Je crois que Gaïa, la déesse-mère, n’a pas aimé que je veuille écrire une chronique sur son visage à deux faces. Eh oui, je la décrivais ainsi, d’un clavier agile et particulièrement inspiré quand, soudain, une fausse manœuvre : perte totale. Je ne retrouve pas le brouillon. J’en livre ici l’essentiel, qui n’est pas «le ciel», comme disait le père Desmarais, de malheureuse mémoire.
Il s’agissait d’une réflexion à partir d’un roman, lu ces derniers jours. Un scientifique y soutenait, devant une classe d’étudiants californiens éberlués, que la Nature n’était pas celle qu’ils croyaient, celle qu’on leur avait présentée, depuis les années 1960, comme Gaïa, pour ne pas la nommer, que les féministes de la côte Ouest avaient déifiée pour faire concurrence à Notre Père qui es aux cieux.

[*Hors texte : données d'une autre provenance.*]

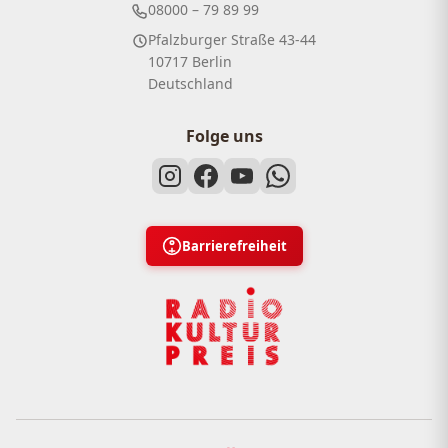
08000 – 79 89 99
Pfalzburger Straße 43-44
10717 Berlin
Deutschland
Folge uns
Barrierefreiheit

Tous les maux que nous avions vécus jusqu’alors venaient que nous l’avions ignorée.
Gaïa donna alors naissance à deux rejetons : Environnement et Santé, qui partirent à la conquête des âmes et des esprits. Ils devinrent même des religions pour plusieurs — il faut croire que l’esprit humain a besoin de croyances. Et leur firent oublier que celle qu’ils se plaisaient à appeler Dame Nature, quand ce n’était pas le sirupeux Mère Nature, avait une face, bien cachée, et qui aurait peut-être eu avantage à le rester. Car, c’est bien déprimant de découvrir, un beau jour, que notre maman, comme le soutenait le scientifique dans le roman, n’a rien de bon en soi. Et même qu’elle s’est toujours appliquée, «religieusement» pourrions-nous dire, à détruire la race humaine. C’était, toujours selon le scientifique, inscrit dans ses gènes.

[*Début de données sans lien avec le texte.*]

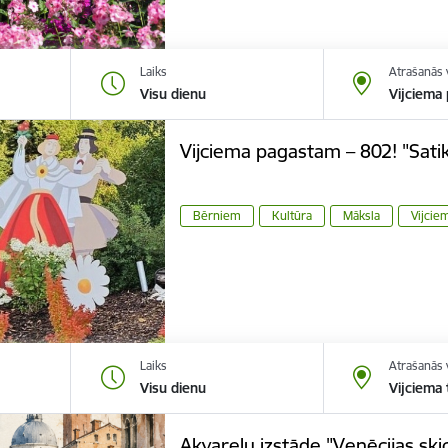
Laiks
Atrašanās 
Visu dienu
Vijciema
Vijciema pagastam – 802! "Sati
Bērniem
Kultūra
Māksla
Vijcie
Laiks
Atrašanās 
Visu dienu
Vijciema
Akvareļu izstāde "Venēcijas ski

La Nature ne veut pas notre bien, soutenait-il; au contraire, elle ne peut pas nous sentir, elle fait tout pour nous éliminer, et elle cache son jeu en nous faisant croire que nous sommes les artisans de nos propres malheurs, et qu’elle, innocente, n’y est pour rien. Elle nous endort en utilisant frauduleusement le chant des baleines et celui des oiseaux.
Un pavé dans la mare! pour les oreilles chastes des étudiants californiens. Leur mère les avait non seulement abandonnés à leur sort, mais elle s’acharnait à les faire disparaître, eux et tous les autres de leur race… Y avoir pensé plus tôt, elle aurait avorté!
L’idée m’a semblé intéressante. En y repensant bien, le scientifique n’avait pas totalement tort. À en croire le discours environnementaliste, nouvelle religion, nouvel opium du peuple, nous sommes responsables, pour ne pas dire coupables, de tout ce qui nous arrive. Et Maman Nature n’a rien à voir là-dedans. Qu’on se le tienne pour dit. Ainsi, quand la grippe espagnole a fait des millions de morts, elle devait être en train de tricoter des papattes pour ses petits, et elle ne s’est pas rendue compte qu’elle les tricotait pour rien, parce que ses petits mouraient tous les uns après les autres.
Voilà. Je m’apprête à publier cette chronique. Souhaitons que Gaïa ne me joue pas le même tour que plus tôt.